Information provided -
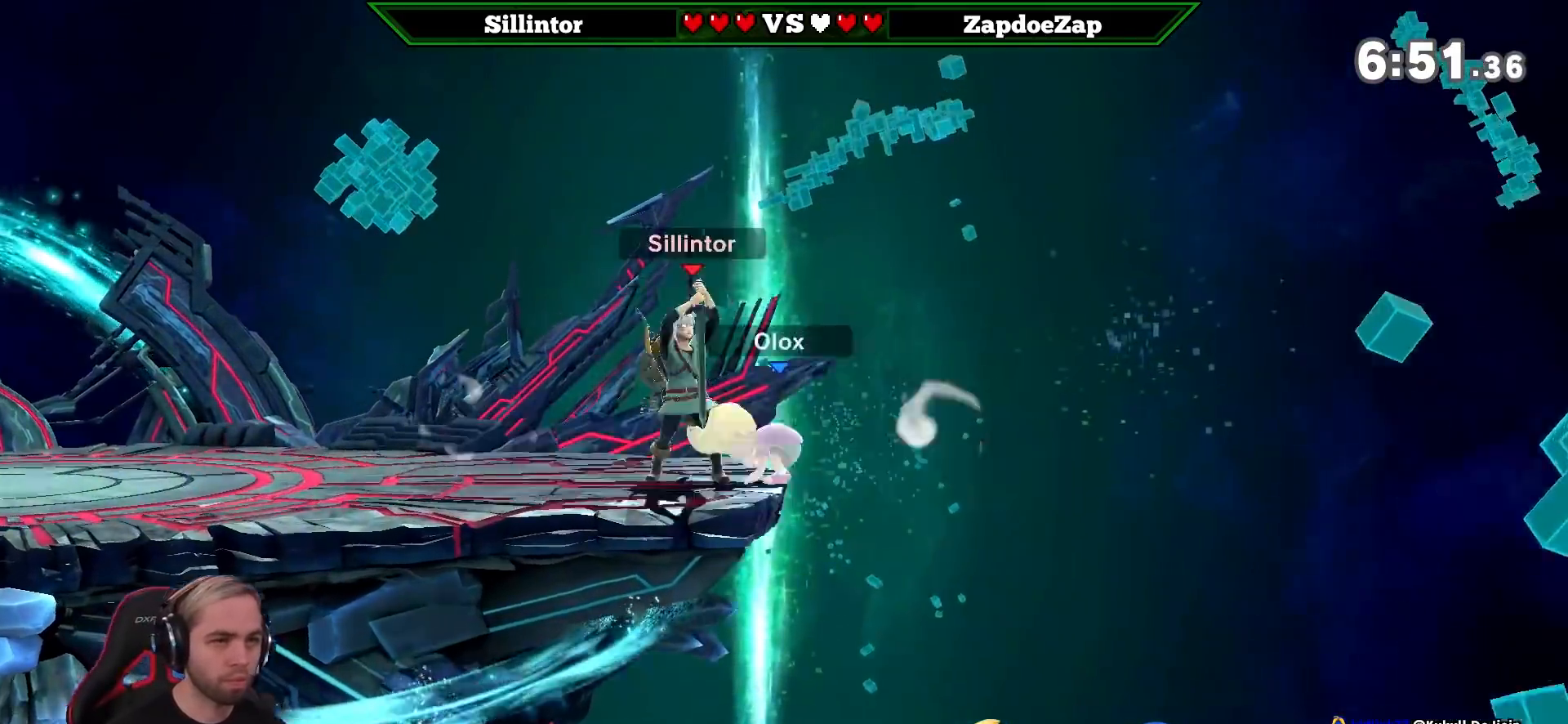
{"buttons": [], "left_stick": "down", "right_stick": "center", "events": [[17, "Y", "down"], [50, "Y", "up"], [300, "right_stick", "right"], [333, "left_stick", "down"], [417, "right_stick", "center"]]}
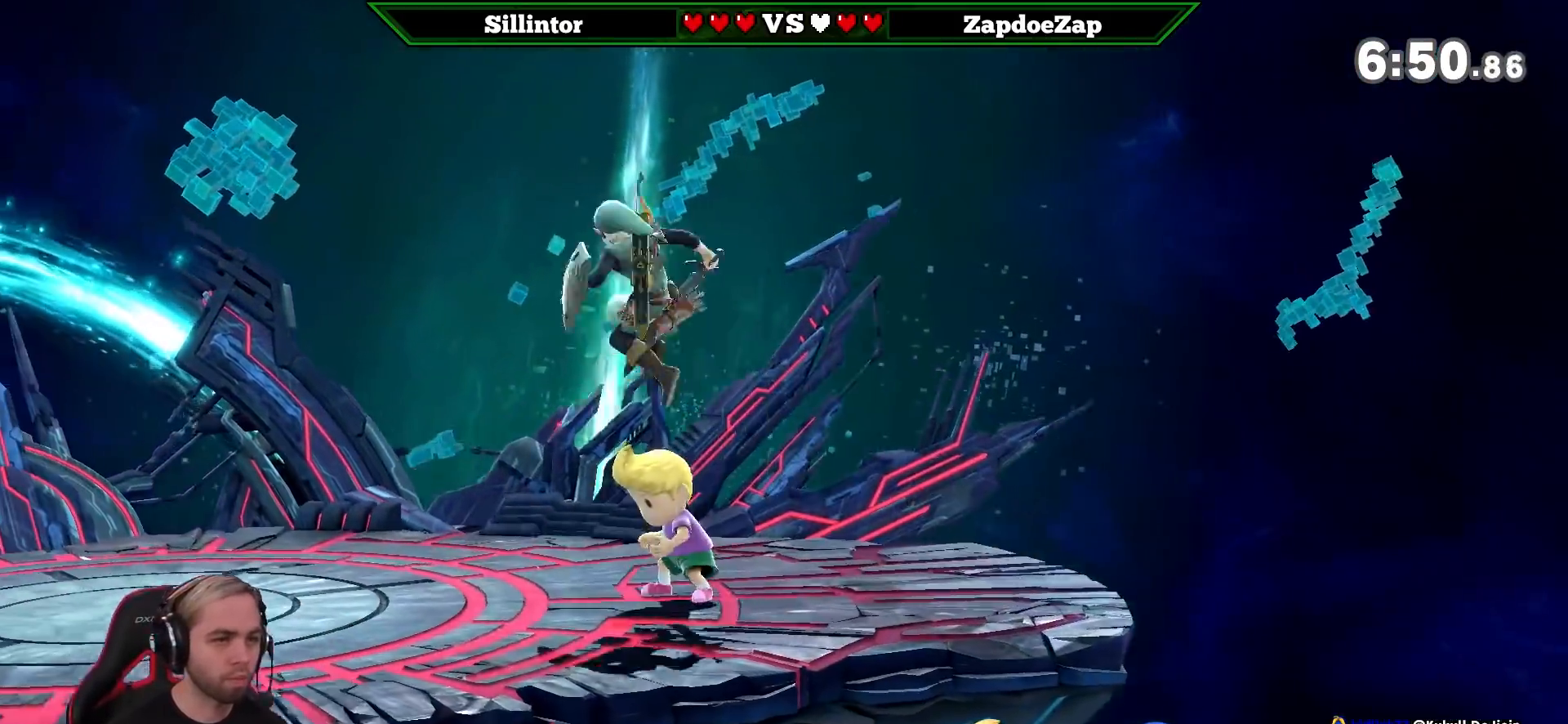
{"buttons": [], "left_stick": "right", "right_stick": "center", "events": [[50, "A", "down"], [50, "Y", "down"], [83, "left_stick", "right"], [267, "A", "up"], [267, "Y", "up"]]}
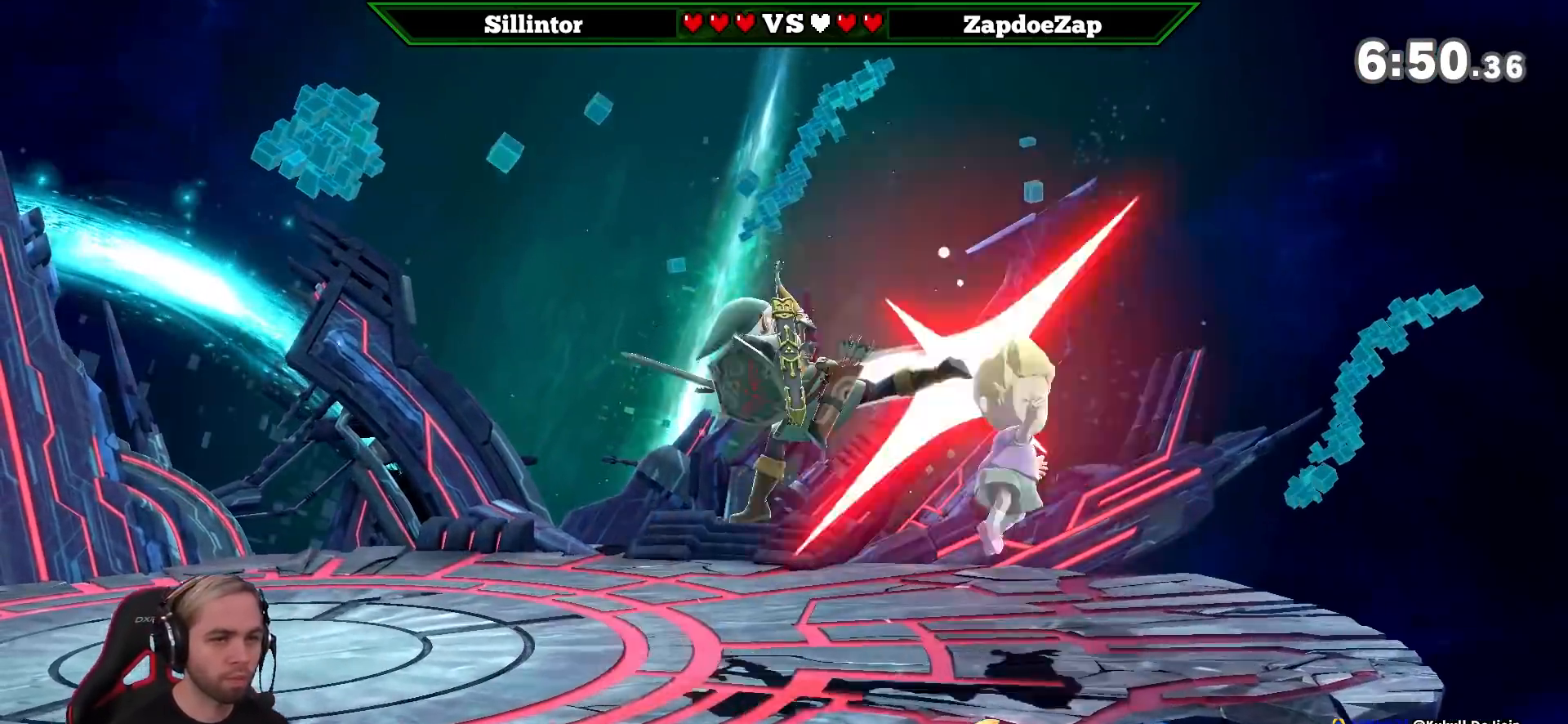
{"buttons": ["B"], "left_stick": "right", "right_stick": "center", "events": [[83, "left_stick", "center"], [233, "left_stick", "down"], [400, "B", "down"], [417, "left_stick", "right"]]}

Action item - Repeat the data exactly, dropping every picture it holds.

Written answer -
{"buttons": [], "left_stick": "down", "right_stick": "center", "events": [[17, "Y", "down"], [50, "Y", "up"], [300, "right_stick", "right"], [333, "left_stick", "down"], [417, "right_stick", "center"]]}
{"buttons": [], "left_stick": "right", "right_stick": "center", "events": [[50, "A", "down"], [50, "Y", "down"], [83, "left_stick", "right"], [267, "A", "up"], [267, "Y", "up"]]}
{"buttons": ["B"], "left_stick": "right", "right_stick": "center", "events": [[83, "left_stick", "center"], [233, "left_stick", "down"], [400, "B", "down"], [417, "left_stick", "right"]]}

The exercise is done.